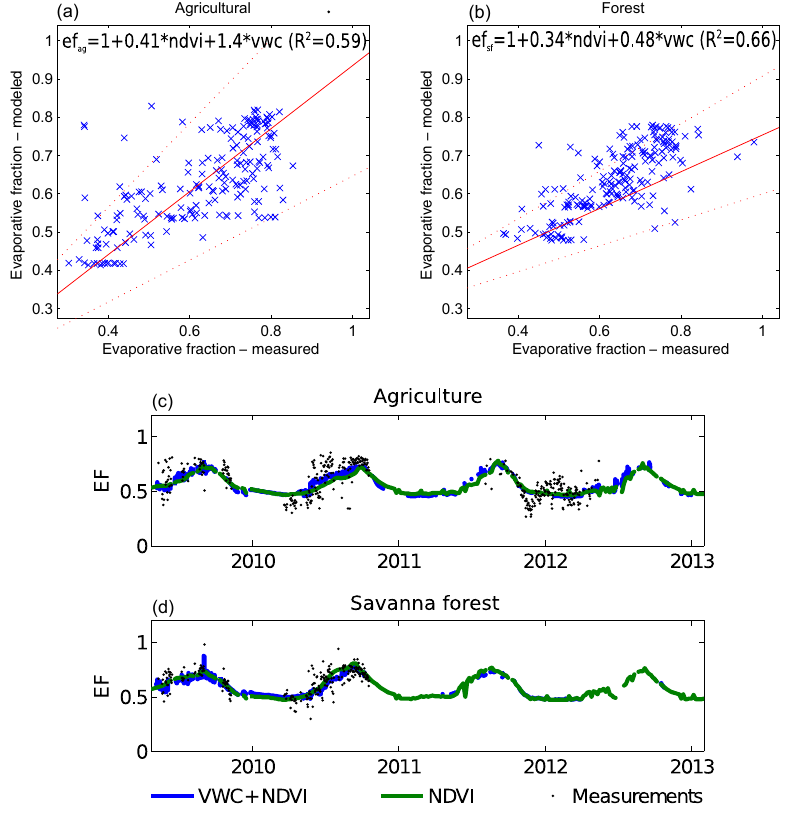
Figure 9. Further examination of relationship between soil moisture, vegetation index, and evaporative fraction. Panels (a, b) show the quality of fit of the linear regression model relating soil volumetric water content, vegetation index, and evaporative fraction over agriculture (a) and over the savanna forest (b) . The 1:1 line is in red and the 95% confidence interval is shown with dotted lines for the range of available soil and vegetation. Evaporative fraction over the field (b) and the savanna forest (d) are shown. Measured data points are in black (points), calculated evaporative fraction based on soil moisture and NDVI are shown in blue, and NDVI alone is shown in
==
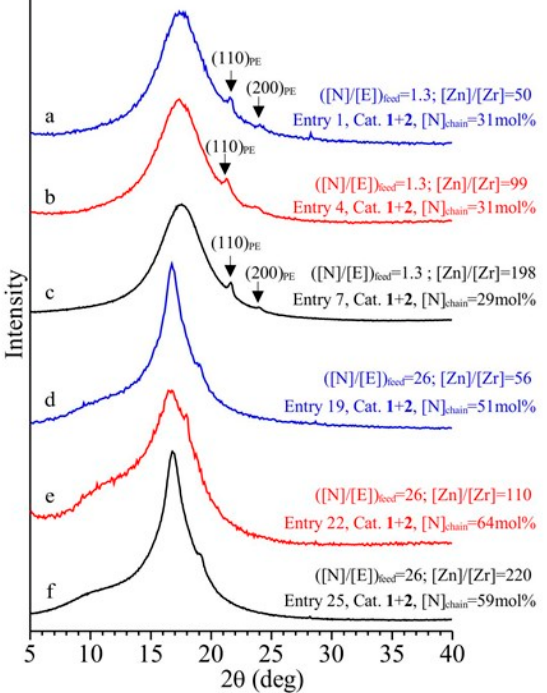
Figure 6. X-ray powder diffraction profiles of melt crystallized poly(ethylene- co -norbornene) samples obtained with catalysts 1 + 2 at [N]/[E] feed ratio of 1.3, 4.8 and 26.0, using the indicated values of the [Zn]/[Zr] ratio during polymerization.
==
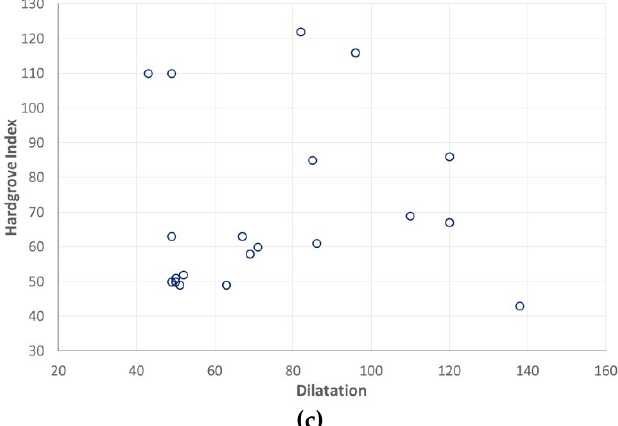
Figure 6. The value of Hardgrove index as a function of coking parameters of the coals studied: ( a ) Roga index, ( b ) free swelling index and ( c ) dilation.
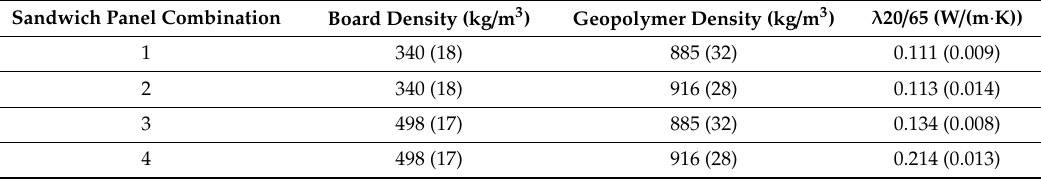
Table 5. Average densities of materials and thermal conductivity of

• HOW TO COMPLETE THIS TASK:
Treat the line with "Figure 6. The" as the start and the line with "Table 5. Average" as the end, and return exactly that span of the data above, both ends included, without pictures.

• YOUR SOLUTION:
Figure 6. The value of Hardgrove index as a function of coking parameters of the coals studied: ( a ) Roga index, ( b ) free swelling index and ( c ) dilation.
Table 5. Average densities of materials and thermal conductivity of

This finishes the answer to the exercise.